Wednesday, November 30, 2016

Christian Calling is a Journey Toward a Destination

Photo Credit: David McDermott
I recently finished reading the challenging book The Call by Os Guinness. In the last chapter, Guinness outlines how the calling that God has given us is a journey, but it is a journey on a path to a final destination.

Here is what he says:
"The truth of calling is as vital to our ending as to our beginning. It is an important key to finishing well because it helps us with three of the greatest challenges of our last years of life. First, calling is the spur that keeps us journeying purposefully— and thus growing and maturing—to the very end of our lives.  
People make two equal but opposite errors about life as a journey and faith as the Way. On one side, usually at the less educated level, are those who prematurely speak as if they have arrived. Such people properly emphasize the certainties and triumphs of faith but minimize the uncertainties, tragedies, and incompletenesses. Having come to faith, they speak and live as if they have nothing more to learn. All truths are clear-cut, all mysteries solved, all hopes materialized, all conclusion foregone—and all sense of journeying is reduced to the vanishing point. There are seemingly no risks, trials, dangers, setbacks, or disasters on the horizon. Or so they seem to talk.  
On the other side, usually at the more educated level, are those who are so conscious of the journey that journey without end becomes their passion and their way of life. To such people it is unthinkable ever to arrive, and the ultimate gaffe is the claim of finding a way or reaching a conclusion. Like the perennial seekers we met earlier, for them the journey itself is all. Questions, inquiry, searching, and conquering become an end in themselves. Ambiguity is everything.  
Yet the Christian faith has an extraordinary balance between these extremes. As those responding to God’s call, we are followers of Christ and followers of the Way. So we are on a journey and we are truly travelers, with all the attendant costs, risks, and dangers of the journey. Never in this life can we say we have arrived. But we know why we have lost our original home and, more importantly, we know the home to which we are going.  
So we who are followers of Christ are wayfarers, and though we have found the Way, we have not yet come to our destination. We may retire from our jobs, but there is no retiring from our individual callings. We may cut back from our public responsibilities, but there is no cutting back from our corporate calling as the people of God.
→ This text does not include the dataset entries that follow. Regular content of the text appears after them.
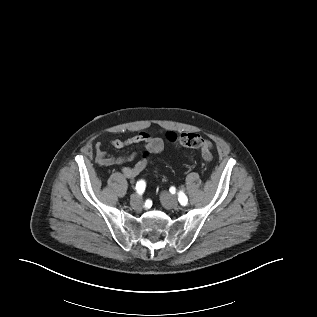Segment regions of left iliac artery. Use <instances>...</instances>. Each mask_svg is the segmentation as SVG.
<instances>
[{
	"label": "left iliac artery",
	"mask_w": 317,
	"mask_h": 317,
	"mask_svg": "<svg viewBox=\"0 0 317 317\" xmlns=\"http://www.w3.org/2000/svg\"><path fill=\"white\" fill-rule=\"evenodd\" d=\"M178 201L180 202L181 205L185 206L188 203L187 196L183 192H179L178 194Z\"/></svg>",
	"instance_id": "left-iliac-artery-1"
}]
</instances>
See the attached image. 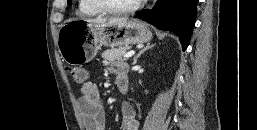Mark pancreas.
<instances>
[{
  "label": "pancreas",
  "mask_w": 257,
  "mask_h": 130,
  "mask_svg": "<svg viewBox=\"0 0 257 130\" xmlns=\"http://www.w3.org/2000/svg\"><path fill=\"white\" fill-rule=\"evenodd\" d=\"M130 49H131L130 46H121L119 48H113L110 50H106L102 53V58L105 61L110 62L111 64H115L117 62L122 61V57Z\"/></svg>",
  "instance_id": "1"
}]
</instances>
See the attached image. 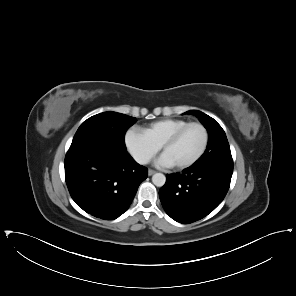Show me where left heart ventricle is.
Listing matches in <instances>:
<instances>
[{"label":"left heart ventricle","mask_w":296,"mask_h":296,"mask_svg":"<svg viewBox=\"0 0 296 296\" xmlns=\"http://www.w3.org/2000/svg\"><path fill=\"white\" fill-rule=\"evenodd\" d=\"M204 141V134L200 127L192 126L169 146L164 154L173 164L182 163L192 159L201 149Z\"/></svg>","instance_id":"1"}]
</instances>
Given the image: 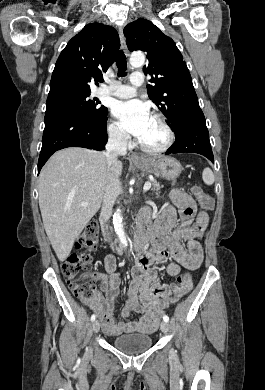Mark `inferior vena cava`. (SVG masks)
I'll list each match as a JSON object with an SVG mask.
<instances>
[{"mask_svg":"<svg viewBox=\"0 0 265 390\" xmlns=\"http://www.w3.org/2000/svg\"><path fill=\"white\" fill-rule=\"evenodd\" d=\"M126 153L127 141L125 135L121 132L111 133L106 144V151L104 152L108 167L117 160L119 155H126ZM119 190L120 182L117 179L111 180L105 188V195L100 213V217L104 222H107L111 217L113 204Z\"/></svg>","mask_w":265,"mask_h":390,"instance_id":"obj_1","label":"inferior vena cava"}]
</instances>
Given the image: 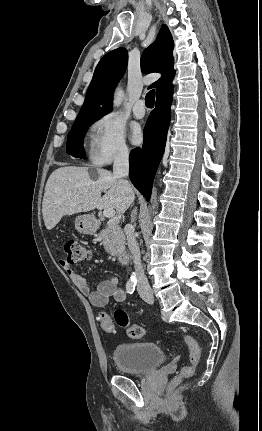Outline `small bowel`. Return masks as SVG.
Returning a JSON list of instances; mask_svg holds the SVG:
<instances>
[{"instance_id":"obj_1","label":"small bowel","mask_w":262,"mask_h":431,"mask_svg":"<svg viewBox=\"0 0 262 431\" xmlns=\"http://www.w3.org/2000/svg\"><path fill=\"white\" fill-rule=\"evenodd\" d=\"M62 268L70 277L73 285L85 295L90 303L97 308L106 307L112 298L115 303H122L126 300V291L118 287L119 278L111 277L100 282L95 289H91L86 280L77 273L71 266L61 263Z\"/></svg>"}]
</instances>
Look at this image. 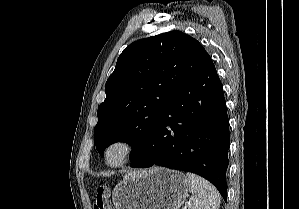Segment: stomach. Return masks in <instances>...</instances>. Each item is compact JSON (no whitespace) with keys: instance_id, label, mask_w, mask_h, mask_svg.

Above all, we may reach the place where we can see the end of the road, but our eyes are then to be fixed more closely on the one at the end of the road who is Father and home. As Henri Nouwen wrote, “He who thinks that he has finished is finished. Those who think they have arrived have lost their way.”"
Guinness, Os. The Call: Finding and Fulfilling the Central Purpose of Your Life (pp. 241-242). Thomas Nelson. Kindle Edition.